Sinon à porter plainte avec d’autres articles du code pénal qui existaient déjà avant cette loi et dont l’efficacité n’a jamais été prouvée. Par ailleurs, un juge d’instruction qui essaierait d’enquêter trouvera de toute façon porte close ! Car la Loi de programmation militaire de novembre 2008 étend le "secret défense" à la Direction centrale du renseignement intérieur …Et c’est cette dernière qui s’est chargée de neutraliser l’informateur du Monde. Ainsi, dans sa « grande générosité » avec la presse, Nicolas Sarkozy est parvenu à un double verrouillage tout à fait légal, mais lourd de conséquences pour le journalisme d’investigation ! Cette loi sur la protection des sources des journalistes est pernicieuse. Elle nuit gravement à la liberté de la presse, donc à l’exercice de la démocratie.
En conséquence, c'est pourquoi aujourd'hui de nombreux journalistes et organisations syndicales demandent son abrogation et non pas comme le prévoit François Hollande un « renforcement » de la loi. Une loi garantissant l'accès à une information libre devra être étudiée.
En 2010, pour la première fois depuis la Libération, le nombre de journalistes titulaires de la carte de presse a diminué. Pas un jour, pas une semaine, sans qu'un titre ne vienne s'ajouter à l'interminable liste des rédactions frappées par les suppressions d'emploi (Parisien, l'Expansion, RFI, Centre-Presse, Midi-Libre, L'Indépendant, PTV Prisma Presse, Lagardère...). Sans parler de la fermeture historique de France Soir, et dans quelques jours de la Tribune, journal économique.
====
**Consignes**:
[1] Pour chacune des affirmations suivantes, dites si elle concorde avec l'extrait sur la liberté de la presse, en citant mot pour mot les termes du texte qui tranchent. (a) La Loi de programmation militaire de novembre 2008 étend le secret défense à la Direction centrale du renseignement intérieur. (b) Le journal France Soir a fermé. (c) En 2010, le nombre de journalistes titulaires de la carte de presse a augmenté.
[2] Rédigez la suite de l'extrait sur la liberté de la presse, en reprenant juste après sa dernière phrase.

**Données brutes**:
====
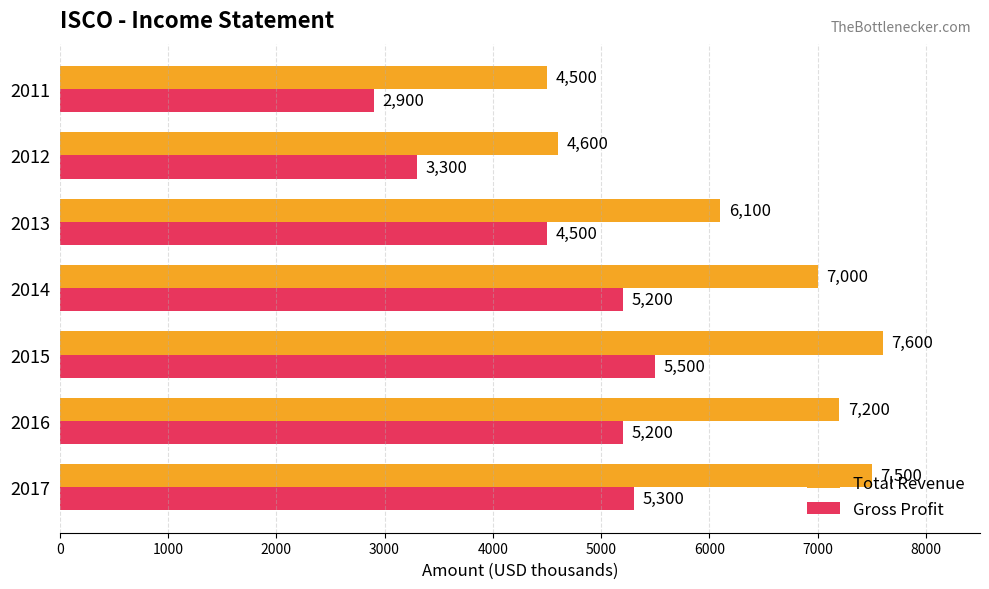

What is the total value across all series at 2015?

13100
====
**Réponses rédigées**:
[1]
(a) Oui : « la Loi de programmation militaire de novembre 2008 étend le "secret défense" à la Direction centrale du renseignement intérieur ».
(b) Oui : « la fermeture historique de France Soir ».
(c) Non : « le nombre de journalistes titulaires de la carte de presse a diminué ».

[2]
Rien n' a été entrepris par l'Etat pour sauver ces titres de la presse quotidienne nationale, rien n'a été entrepris pour défendre en France le pluralisme. Dans quelques semaines, le lecteur français ne pourra s'informer qu'à travers le seul journal les Echos, d'orientation libérale, dont le propriétaire n'est autre que Bernard Arnault, ami du président Sarkozy.
Quelles que soient les formes de presse, les rédactions se vident aux rythmes des réorganisations, de plans d'adaptation, de concentration des titres.
On nous dit que c'est la faute à la crise : la fuite du lectorat, le développement numérique, multiplicité des supports...
Ne faut-il pas y voir le fruit des politiques strictement financières et des errements spéculatifs des grands groupes qui contrôlent les médias au bénéfice quasi exclusif des actionnaires ? Ne faut-il pas y voir là le prétexte d'une détérioration sans précédent des conditions du travail des journalistes, soumis comme jamais aux impératifs de la productivité, devenus polyvalents, déqualifiés, déclassés, précarisés ?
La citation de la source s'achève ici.